What the task requires:
Reproduce the listing below, switching every "item" to "object" and leaving everything else unchanged.

START Records to use

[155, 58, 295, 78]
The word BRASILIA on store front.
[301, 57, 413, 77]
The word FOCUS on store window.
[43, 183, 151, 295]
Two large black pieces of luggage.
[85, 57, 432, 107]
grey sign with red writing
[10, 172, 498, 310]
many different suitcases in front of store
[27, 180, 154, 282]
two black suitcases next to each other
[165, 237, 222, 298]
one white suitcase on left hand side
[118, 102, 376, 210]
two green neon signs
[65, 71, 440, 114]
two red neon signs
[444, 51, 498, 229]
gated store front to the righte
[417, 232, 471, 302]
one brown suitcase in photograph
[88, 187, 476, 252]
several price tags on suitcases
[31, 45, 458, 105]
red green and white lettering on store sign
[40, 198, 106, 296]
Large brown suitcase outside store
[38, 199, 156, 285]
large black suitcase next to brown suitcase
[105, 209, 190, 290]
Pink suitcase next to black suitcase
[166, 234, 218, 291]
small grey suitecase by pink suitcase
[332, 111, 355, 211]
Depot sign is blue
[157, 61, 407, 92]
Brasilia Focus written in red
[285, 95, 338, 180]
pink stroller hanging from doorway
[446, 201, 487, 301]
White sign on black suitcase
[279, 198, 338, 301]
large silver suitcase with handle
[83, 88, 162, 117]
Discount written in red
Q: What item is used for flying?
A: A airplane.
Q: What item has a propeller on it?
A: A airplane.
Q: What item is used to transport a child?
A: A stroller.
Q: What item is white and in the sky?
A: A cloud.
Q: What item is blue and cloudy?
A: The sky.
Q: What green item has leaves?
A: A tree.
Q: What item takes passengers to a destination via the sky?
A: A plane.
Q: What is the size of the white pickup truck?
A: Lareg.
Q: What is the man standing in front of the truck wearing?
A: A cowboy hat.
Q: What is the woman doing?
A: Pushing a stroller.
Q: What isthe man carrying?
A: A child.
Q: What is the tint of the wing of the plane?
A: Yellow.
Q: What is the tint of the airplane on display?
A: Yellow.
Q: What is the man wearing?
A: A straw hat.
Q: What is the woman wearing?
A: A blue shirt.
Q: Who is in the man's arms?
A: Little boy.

END Records to use

Written answer:
[155, 58, 295, 78]
The word BRASILIA on store front.
[301, 57, 413, 77]
The word FOCUS on store window.
[43, 183, 151, 295]
Two large black pieces of luggage.
[85, 57, 432, 107]
grey sign with red writing
[10, 172, 498, 310]
many different suitcases in front of store
[27, 180, 154, 282]
two black suitcases next to each other
[165, 237, 222, 298]
one white suitcase on left hand side
[118, 102, 376, 210]
two green neon signs
[65, 71, 440, 114]
two red neon signs
[444, 51, 498, 229]
gated store front to the righte
[417, 232, 471, 302]
one brown suitcase in photograph
[88, 187, 476, 252]
several price tags on suitcases
[31, 45, 458, 105]
red green and white lettering on store sign
[40, 198, 106, 296]
Large brown suitcase outside store
[38, 199, 156, 285]
large black suitcase next to brown suitcase
[105, 209, 190, 290]
Pink suitcase next to black suitcase
[166, 234, 218, 291]
small grey suitecase by pink suitcase
[332, 111, 355, 211]
Depot sign is blue
[157, 61, 407, 92]
Brasilia Focus written in red
[285, 95, 338, 180]
pink stroller hanging from doorway
[446, 201, 487, 301]
White sign on black suitcase
[279, 198, 338, 301]
large silver suitcase with handle
[83, 88, 162, 117]
Discount written in red
Q: What object is used for flying?
A: A airplane.
Q: What object has a propeller on it?
A: A airplane.
Q: What object is used to transport a child?
A: A stroller.
Q: What object is white and in the sky?
A: A cloud.
Q: What object is blue and cloudy?
A: The sky.
Q: What green object has leaves?
A: A tree.
Q: What object takes passengers to a destination via the sky?
A: A plane.
Q: What is the size of the white pickup truck?
A: Lareg.
Q: What is the man standing in front of the truck wearing?
A: A cowboy hat.
Q: What is the woman doing?
A: Pushing a stroller.
Q: What isthe man carrying?
A: A child.
Q: What is the tint of the wing of the plane?
A: Yellow.
Q: What is the tint of the airplane on display?
A: Yellow.
Q: What is the man wearing?
A: A straw hat.
Q: What is the woman wearing?
A: A blue shirt.
Q: Who is in the man's arms?
A: Little boy.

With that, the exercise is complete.